In April, 1974, during proceedings for the dissolution of his marriage, plaintiff litigated the worth of his assets, including the investment properties at issue here. In response to a question on cross-examination whether the purpose of purchasing the apartments was for a tax shelter, plaintiff testified:

"I got some bad advice from an attorney and Realtor. The whole program was to try and get the apartments, to have a tax relief, to build up the apartments, to trade them, trade up, to have an income situation. I perhaps deluded myself to thinking these would get on their feet and I would be — have them partly paid off and sell them or trade up and have some real security in them. But instead of that, they became a greater and greater drain because of mismanagement."

In a deposition in this case, plaintiff acknowledged that he was referring to defendants when he made the statement above. Plaintiff's only attempt to rebut the implications of this prior testimony occurred in the affidavit opposing the motion:

"Although it was apparent that I was suffering significant financial reverses through the operation of the apartments purchased and managed for me by the Defendants, I did not become aware of the reasons for such problems until the matter had been investigated by my attorneys in the summer and fall of 1975. Although I generally attributed some of my setbacks to mismanagement, I did not know, or have any idea of many of the specific acts of negligence which attributed to the poor financial condition of the apartments." (Emphasis added.)

There was thus no issue of fact. In April, 1974, it appeared reasonably probable to plaintiff that his investment losses were attributable to the "bad advice" and mismanagement of defendants, terms which certainly connote at least negligence and which plaintiff used directly or inferentially in his complaint here. With reasonable care plaintiff could have discovered in 1974 the specific instances of such conduct; he does not argue that he was somehow unable to investigate earlier than he did. That plaintiff failed in 1974 or earlier to investigate all the details of negligence attributed to defendants from 1968 to 1970 did not postpone commencement of the limitations period.

Affirmed.

NOTES

[*] SCHWAB, C.J., vice LEE, J., deceased.

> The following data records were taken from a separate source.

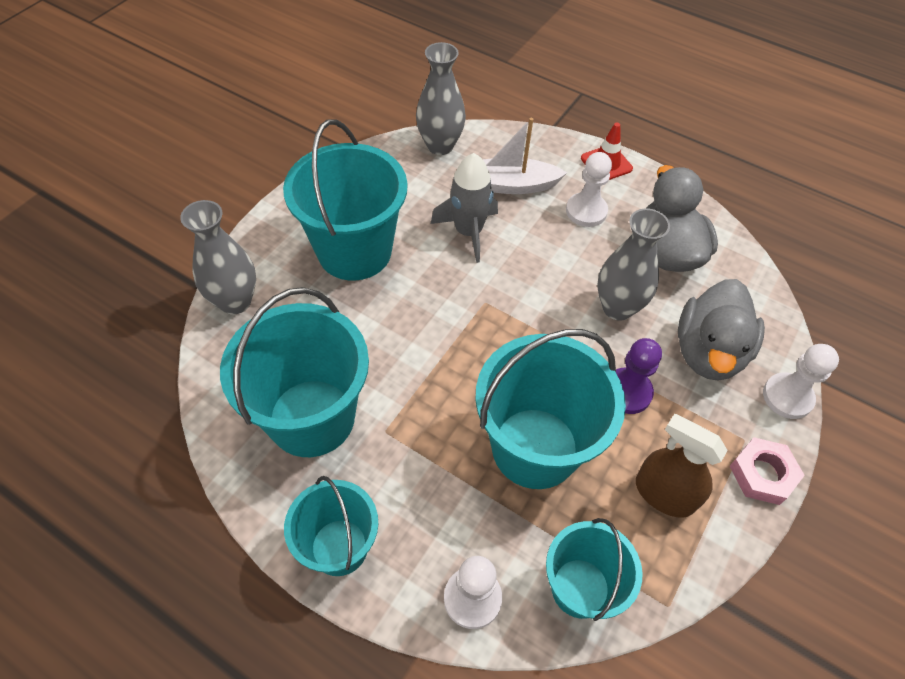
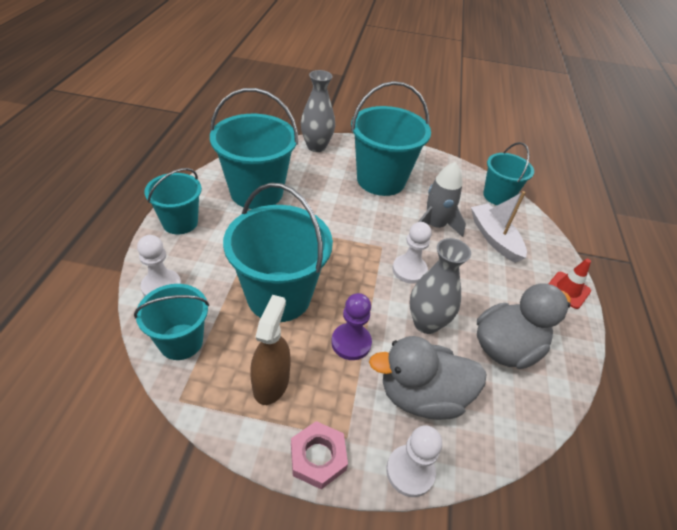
camera: 65 degrees right, 10 degrees down
grey vase [416,42,466,155] -> turquoise bucket [483,142,534,205]
white pawn [566,152,612,227] -> white pawn moved to [392,222,432,284]

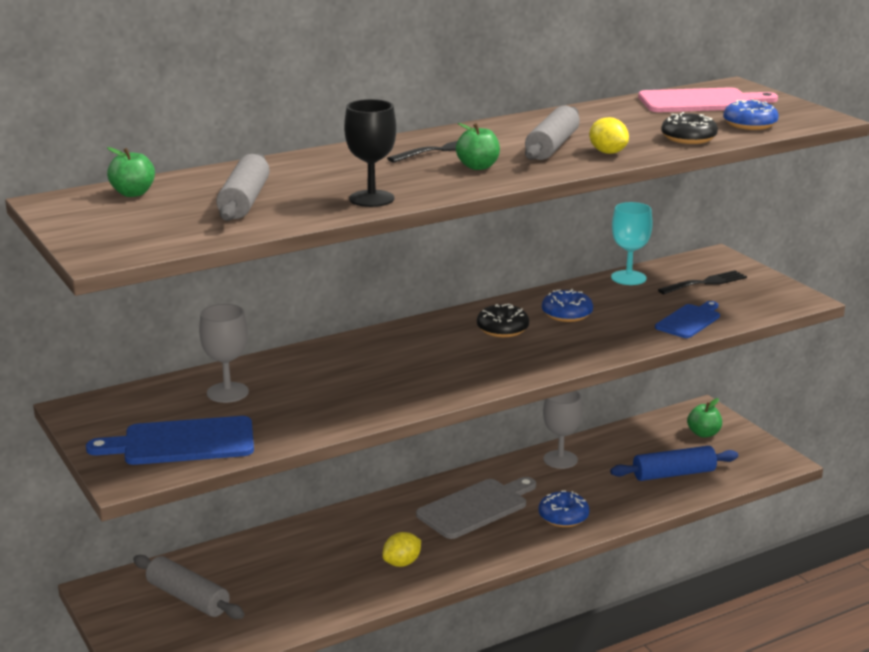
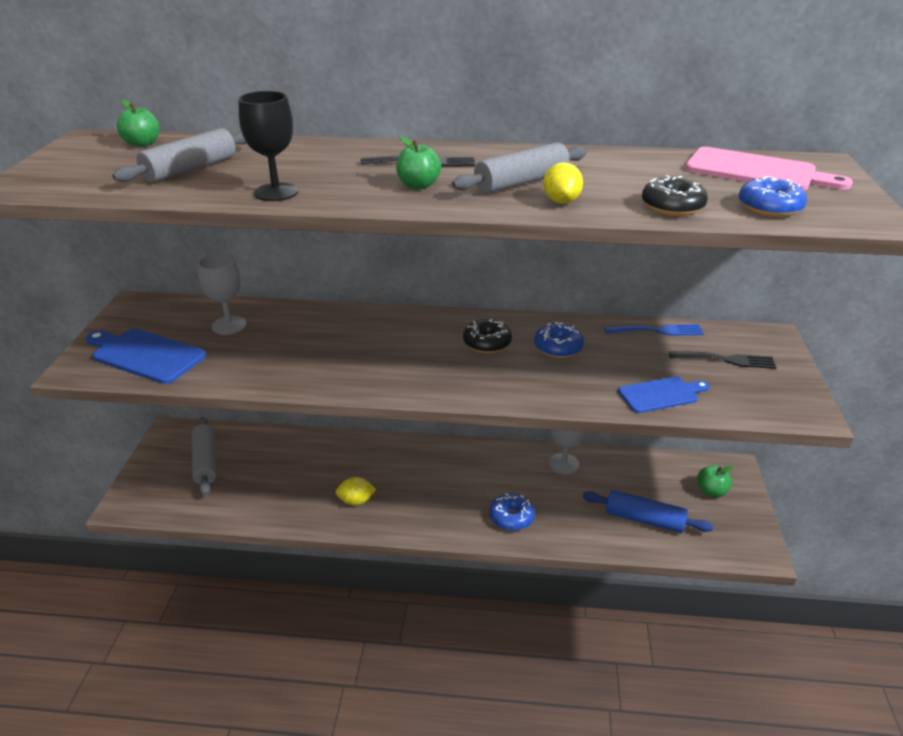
camera: 35 degrees right, 10 degrees up
grey cutting board [416,477,536,539] -> none
turquoise goblet [611,202,653,285] -> blue fork [604,324,704,336]

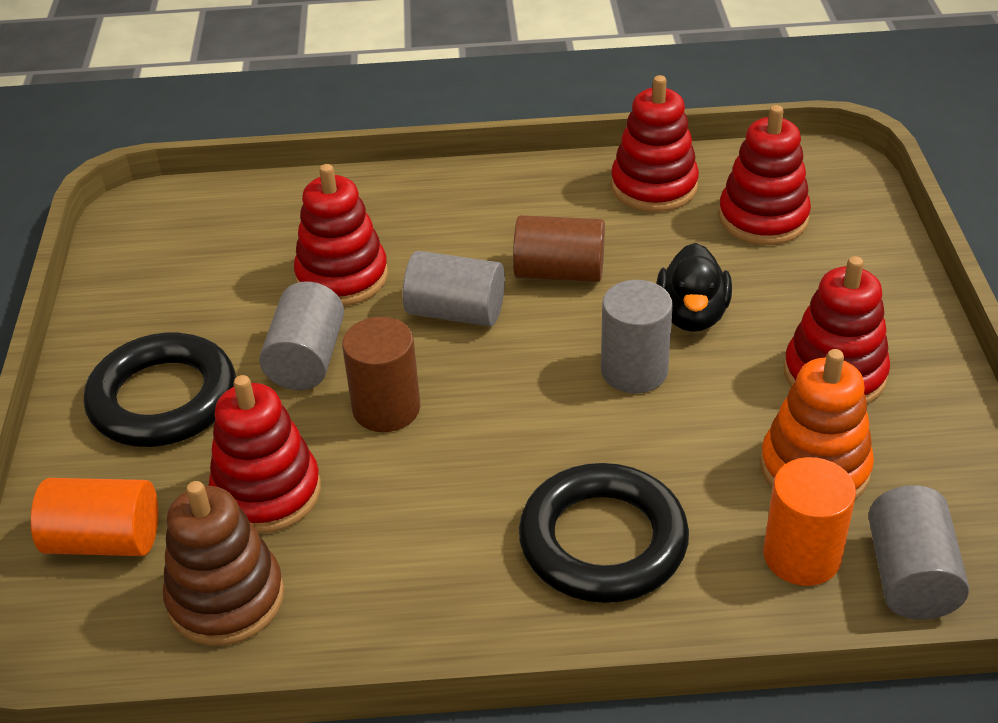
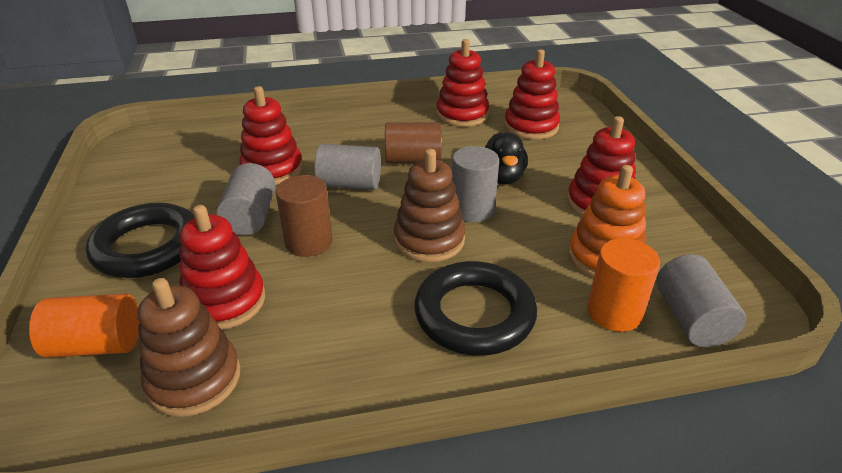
camera: 10 degrees left, 5 degrees down
none -> brown stacking toy [394,149,465,262]

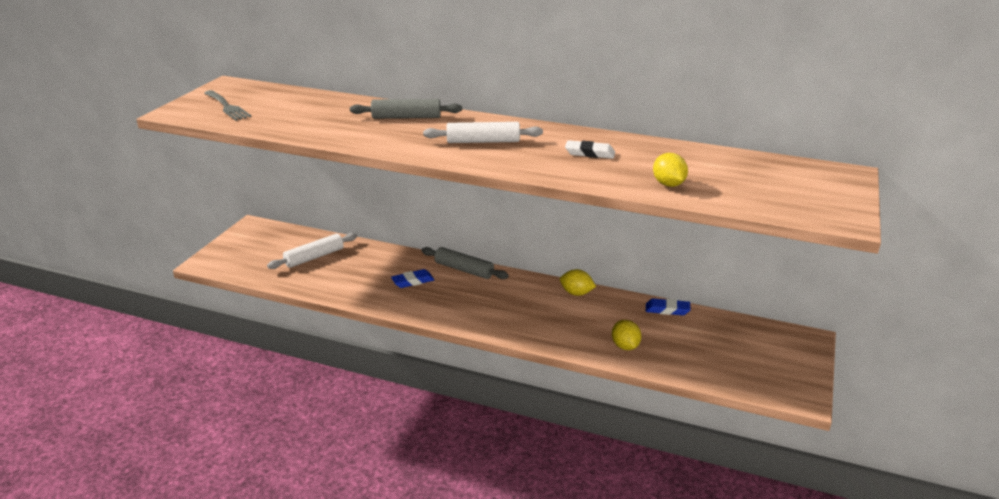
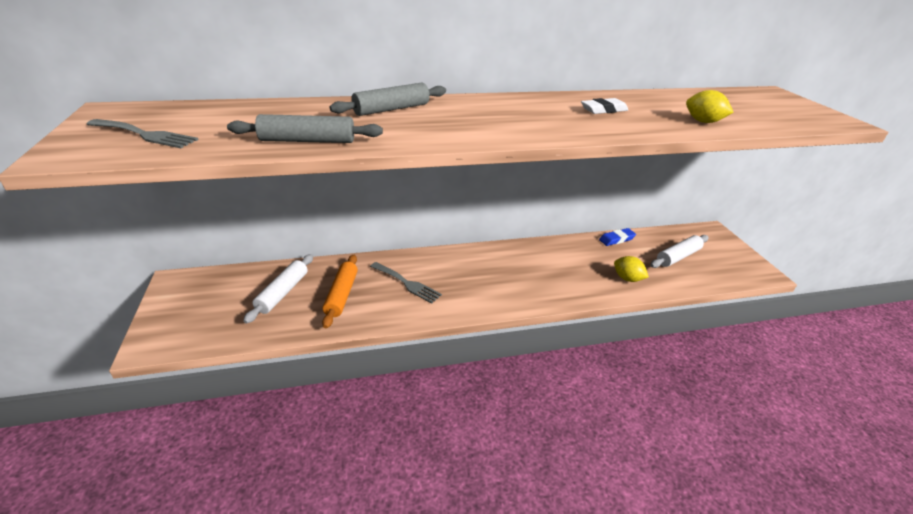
camera: 35 degrees left, 5 degrees up
blue eraser [391,269,434,288] -> grey fork [370,262,442,304]
grey rolling pin [421,247,509,279] -> grey rolling pin moved to [227,114,383,143]
white rolling pin [423,122,543,143] -> white rolling pin moved to [650,235,709,268]
yellow lemon [560,269,596,296] -> none
none -> orange rolling pin [322,255,358,328]

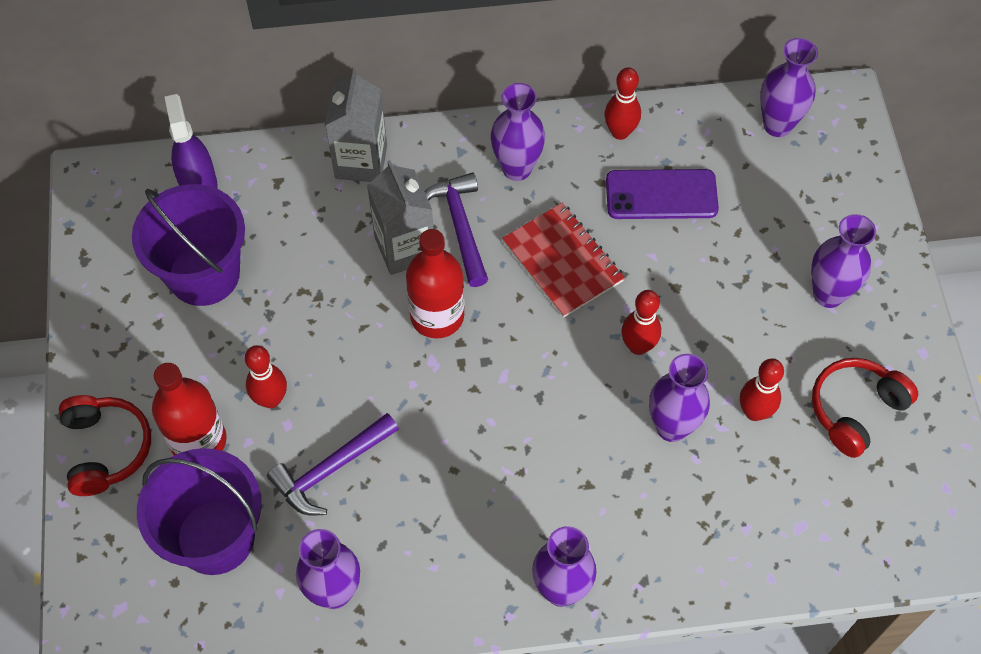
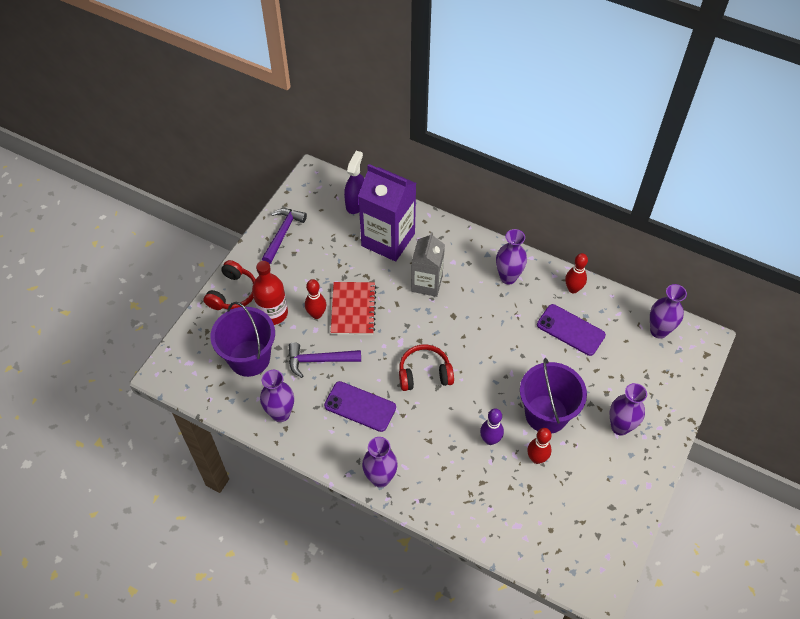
camera: 35 degrees right, 5 degrees down
purple bucket [132,184,245,306] -> purple bucket moved to [520,358,587,434]
grey carton [325,69,387,182] -> none
red bottle [406,229,464,338] -> none
purple hammer [425,172,488,287] -> purple hammer moved to [262,208,307,264]
red notebook [502,203,625,318] -> red notebook moved to [331,282,376,335]
red bowling pin [621,290,661,355] -> none
purple vase [649,354,710,442] -> purple bowling pin [480,408,504,445]
red headphones [812,358,918,458] -> red headphones moved to [399,344,454,391]
none -> purple phone [324,381,396,432]
none -> purple carton [358,164,416,261]

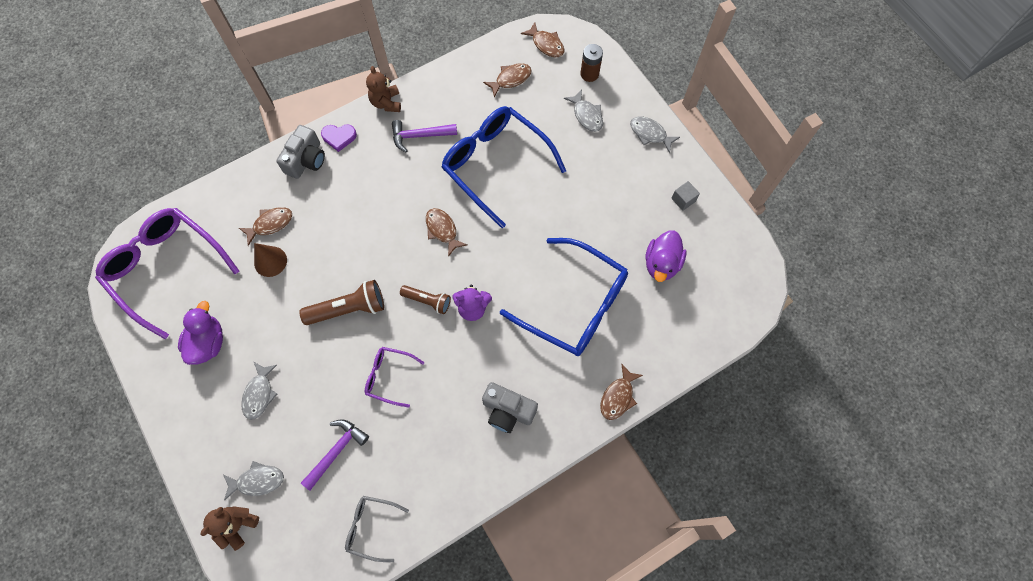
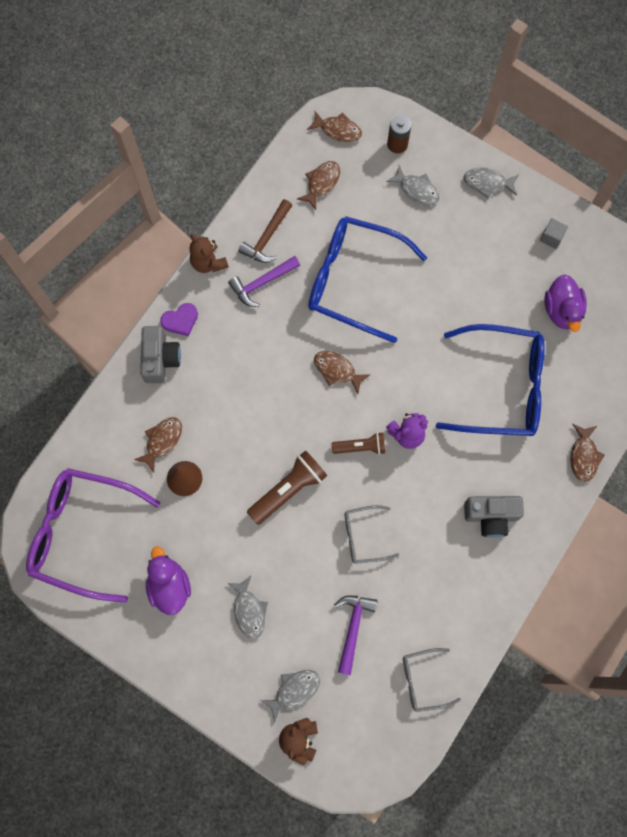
camera: 25 degrees left, 5 degrees up
purple glasses [365,347,424,408] -> grey glasses [344,505,399,564]
none -> brown hammer [238,199,293,263]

[1] ORS 12.110(1) provides:

"An action for assault, battery, false imprisonment, for criminal conversation, or for any injury to the person or rights of another, not arising on contract, and not especially enumerated in this chapter, shall be commenced within two years; provided, that in an action at law based upon fraud or deceit, the limitation shall be deemed to commence only from the discovery of the fraud or deceit."